* **Work to be completed**
Extract the complete listing and repeat it word for word.

* **Given information**
# # # # # # #

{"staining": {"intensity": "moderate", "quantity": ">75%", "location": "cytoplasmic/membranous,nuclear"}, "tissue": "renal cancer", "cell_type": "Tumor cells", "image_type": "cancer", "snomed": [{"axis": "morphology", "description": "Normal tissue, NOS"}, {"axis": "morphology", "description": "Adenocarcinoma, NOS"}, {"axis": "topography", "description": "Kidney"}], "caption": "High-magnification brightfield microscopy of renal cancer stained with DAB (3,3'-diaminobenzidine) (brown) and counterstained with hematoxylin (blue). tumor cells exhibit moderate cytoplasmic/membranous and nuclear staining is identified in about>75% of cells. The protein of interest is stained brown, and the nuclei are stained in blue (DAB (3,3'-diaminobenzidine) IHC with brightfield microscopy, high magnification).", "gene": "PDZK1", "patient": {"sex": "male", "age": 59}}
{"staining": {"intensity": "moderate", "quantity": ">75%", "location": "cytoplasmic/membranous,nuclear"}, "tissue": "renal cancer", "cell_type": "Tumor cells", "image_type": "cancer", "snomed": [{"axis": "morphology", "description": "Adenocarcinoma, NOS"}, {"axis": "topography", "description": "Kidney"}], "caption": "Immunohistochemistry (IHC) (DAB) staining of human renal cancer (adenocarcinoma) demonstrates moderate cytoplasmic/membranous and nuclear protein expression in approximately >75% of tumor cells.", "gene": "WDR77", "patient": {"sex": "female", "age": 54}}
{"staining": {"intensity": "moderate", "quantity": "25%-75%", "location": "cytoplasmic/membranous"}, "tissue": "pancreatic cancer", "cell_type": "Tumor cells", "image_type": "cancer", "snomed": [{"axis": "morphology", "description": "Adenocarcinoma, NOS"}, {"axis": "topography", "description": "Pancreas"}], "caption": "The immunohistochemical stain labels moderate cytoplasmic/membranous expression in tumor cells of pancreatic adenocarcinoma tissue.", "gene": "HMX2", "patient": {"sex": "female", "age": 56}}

# # # # # # #

* **Expected answer**
{"staining": {"intensity": "moderate", "quantity": ">75%", "location": "cytoplasmic/membranous,nuclear"}, "tissue": "renal cancer", "cell_type": "Tumor cells", "image_type": "cancer", "snomed": [{"axis": "morphology", "description": "Normal tissue, NOS"}, {"axis": "morphology", "description": "Adenocarcinoma, NOS"}, {"axis": "topography", "description": "Kidney"}], "caption": "High-magnification brightfield microscopy of renal cancer stained with DAB (3,3'-diaminobenzidine) (brown) and counterstained with hematoxylin (blue). tumor cells exhibit moderate cytoplasmic/membranous and nuclear staining is identified in about>75% of cells. The protein of interest is stained brown, and the nuclei are stained in blue (DAB (3,3'-diaminobenzidine) IHC with brightfield microscopy, high magnification).", "gene": "PDZK1", "patient": {"sex": "male", "age": 59}}
{"staining": {"intensity": "moderate", "quantity": ">75%", "location": "cytoplasmic/membranous,nuclear"}, "tissue": "renal cancer", "cell_type": "Tumor cells", "image_type": "cancer", "snomed": [{"axis": "morphology", "description": "Adenocarcinoma, NOS"}, {"axis": "topography", "description": "Kidney"}], "caption": "Immunohistochemistry (IHC) (DAB) staining of human renal cancer (adenocarcinoma) demonstrates moderate cytoplasmic/membranous and nuclear protein expression in approximately >75% of tumor cells.", "gene": "WDR77", "patient": {"sex": "female", "age": 54}}
{"staining": {"intensity": "moderate", "quantity": "25%-75%", "location": "cytoplasmic/membranous"}, "tissue": "pancreatic cancer", "cell_type": "Tumor cells", "image_type": "cancer", "snomed": [{"axis": "morphology", "description": "Adenocarcinoma, NOS"}, {"axis": "topography", "description": "Pancreas"}], "caption": "The immunohistochemical stain labels moderate cytoplasmic/membranous expression in tumor cells of pancreatic adenocarcinoma tissue.", "gene": "HMX2", "patient": {"sex": "female", "age": 56}}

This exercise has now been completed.